:: Collected data entries ::
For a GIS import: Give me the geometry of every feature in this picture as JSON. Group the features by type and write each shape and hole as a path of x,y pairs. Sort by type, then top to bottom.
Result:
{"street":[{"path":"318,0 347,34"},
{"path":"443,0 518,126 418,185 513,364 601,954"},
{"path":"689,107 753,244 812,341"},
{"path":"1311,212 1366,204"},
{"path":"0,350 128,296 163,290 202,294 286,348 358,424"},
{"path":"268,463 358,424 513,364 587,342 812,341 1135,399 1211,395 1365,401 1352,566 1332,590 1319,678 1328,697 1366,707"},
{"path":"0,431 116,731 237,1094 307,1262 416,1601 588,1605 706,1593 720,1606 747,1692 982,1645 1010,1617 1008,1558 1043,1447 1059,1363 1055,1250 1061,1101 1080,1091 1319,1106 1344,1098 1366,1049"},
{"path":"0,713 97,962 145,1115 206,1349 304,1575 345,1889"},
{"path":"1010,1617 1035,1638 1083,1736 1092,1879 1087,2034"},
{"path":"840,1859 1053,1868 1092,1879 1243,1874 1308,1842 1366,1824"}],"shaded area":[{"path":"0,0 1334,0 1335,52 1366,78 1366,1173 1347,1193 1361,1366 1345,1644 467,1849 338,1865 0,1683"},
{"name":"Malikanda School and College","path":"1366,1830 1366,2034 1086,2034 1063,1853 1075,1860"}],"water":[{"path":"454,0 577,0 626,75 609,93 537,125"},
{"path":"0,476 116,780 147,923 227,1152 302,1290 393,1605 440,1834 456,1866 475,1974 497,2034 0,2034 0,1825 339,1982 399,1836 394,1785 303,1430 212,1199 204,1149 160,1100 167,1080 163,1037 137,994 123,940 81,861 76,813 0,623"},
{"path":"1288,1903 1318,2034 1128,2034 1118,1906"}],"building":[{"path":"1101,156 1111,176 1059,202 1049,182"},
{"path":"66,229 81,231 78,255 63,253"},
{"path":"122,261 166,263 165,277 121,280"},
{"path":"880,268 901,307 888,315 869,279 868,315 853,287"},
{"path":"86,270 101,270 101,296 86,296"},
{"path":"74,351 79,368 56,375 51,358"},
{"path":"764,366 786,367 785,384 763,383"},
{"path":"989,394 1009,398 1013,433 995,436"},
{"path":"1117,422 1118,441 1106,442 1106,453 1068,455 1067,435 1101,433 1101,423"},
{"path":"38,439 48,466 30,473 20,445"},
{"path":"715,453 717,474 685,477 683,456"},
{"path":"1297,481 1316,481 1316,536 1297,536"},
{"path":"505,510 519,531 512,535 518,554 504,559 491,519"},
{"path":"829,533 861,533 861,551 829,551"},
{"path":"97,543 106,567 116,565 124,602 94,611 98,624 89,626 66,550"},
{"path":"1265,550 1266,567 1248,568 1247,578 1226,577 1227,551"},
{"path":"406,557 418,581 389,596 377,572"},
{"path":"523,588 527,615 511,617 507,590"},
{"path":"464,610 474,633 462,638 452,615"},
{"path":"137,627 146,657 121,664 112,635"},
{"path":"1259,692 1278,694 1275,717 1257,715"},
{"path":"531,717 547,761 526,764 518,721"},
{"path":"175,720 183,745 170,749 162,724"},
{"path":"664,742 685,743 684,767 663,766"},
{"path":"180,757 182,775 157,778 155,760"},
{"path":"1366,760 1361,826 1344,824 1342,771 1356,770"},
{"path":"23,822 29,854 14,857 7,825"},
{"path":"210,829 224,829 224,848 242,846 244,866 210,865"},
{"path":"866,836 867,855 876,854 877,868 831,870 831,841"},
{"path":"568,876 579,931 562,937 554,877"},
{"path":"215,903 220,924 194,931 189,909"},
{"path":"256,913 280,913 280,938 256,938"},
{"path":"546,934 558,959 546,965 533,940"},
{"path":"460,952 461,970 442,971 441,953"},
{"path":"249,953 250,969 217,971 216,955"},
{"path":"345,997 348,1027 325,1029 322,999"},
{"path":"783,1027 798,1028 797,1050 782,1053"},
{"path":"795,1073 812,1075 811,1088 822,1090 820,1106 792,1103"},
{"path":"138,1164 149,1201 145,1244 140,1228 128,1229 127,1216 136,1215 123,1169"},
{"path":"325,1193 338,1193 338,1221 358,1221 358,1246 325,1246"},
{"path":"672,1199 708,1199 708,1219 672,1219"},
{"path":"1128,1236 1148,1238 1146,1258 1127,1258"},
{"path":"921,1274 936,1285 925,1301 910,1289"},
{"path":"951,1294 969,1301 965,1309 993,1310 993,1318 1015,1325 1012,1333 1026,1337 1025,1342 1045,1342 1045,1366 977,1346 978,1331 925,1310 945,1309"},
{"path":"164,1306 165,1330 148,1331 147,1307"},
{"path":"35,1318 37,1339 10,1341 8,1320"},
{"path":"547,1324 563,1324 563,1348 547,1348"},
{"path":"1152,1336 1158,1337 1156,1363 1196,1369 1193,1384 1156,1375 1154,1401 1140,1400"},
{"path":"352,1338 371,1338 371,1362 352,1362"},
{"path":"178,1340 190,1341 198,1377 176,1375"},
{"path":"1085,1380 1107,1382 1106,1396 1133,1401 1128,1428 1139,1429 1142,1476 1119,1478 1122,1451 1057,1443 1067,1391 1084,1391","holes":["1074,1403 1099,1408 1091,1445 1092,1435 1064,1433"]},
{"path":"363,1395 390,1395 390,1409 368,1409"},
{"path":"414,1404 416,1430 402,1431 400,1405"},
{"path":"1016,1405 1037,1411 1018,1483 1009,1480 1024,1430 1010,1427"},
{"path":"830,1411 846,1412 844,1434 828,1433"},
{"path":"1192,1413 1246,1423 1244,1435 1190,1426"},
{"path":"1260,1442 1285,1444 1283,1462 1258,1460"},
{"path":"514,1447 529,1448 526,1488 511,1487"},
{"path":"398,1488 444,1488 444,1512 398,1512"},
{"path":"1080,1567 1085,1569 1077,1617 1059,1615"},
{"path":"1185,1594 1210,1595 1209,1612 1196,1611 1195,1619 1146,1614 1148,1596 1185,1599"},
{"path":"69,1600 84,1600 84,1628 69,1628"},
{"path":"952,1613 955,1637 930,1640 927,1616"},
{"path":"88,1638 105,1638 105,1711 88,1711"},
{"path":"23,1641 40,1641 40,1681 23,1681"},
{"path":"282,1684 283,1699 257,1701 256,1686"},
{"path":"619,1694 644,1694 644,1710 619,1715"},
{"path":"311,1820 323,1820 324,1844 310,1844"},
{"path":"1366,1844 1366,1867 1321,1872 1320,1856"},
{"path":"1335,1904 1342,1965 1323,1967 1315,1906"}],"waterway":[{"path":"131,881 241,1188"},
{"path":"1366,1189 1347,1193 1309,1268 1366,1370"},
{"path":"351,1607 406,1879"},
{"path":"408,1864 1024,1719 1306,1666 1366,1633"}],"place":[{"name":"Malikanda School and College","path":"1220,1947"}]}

:: Exercise goal ::
Wherever a line above contains the string "School", copy that line.

:: Expected answer ::
{"name":"Malikanda School and College","path":"1366,1830 1366,2034 1086,2034 1063,1853 1075,1860"}],"water":[{"path":"454,0 577,0 626,75 609,93 537,125"},
{"path":"408,1864 1024,1719 1306,1666 1366,1633"}],"place":[{"name":"Malikanda School and College","path":"1220,1947"}]}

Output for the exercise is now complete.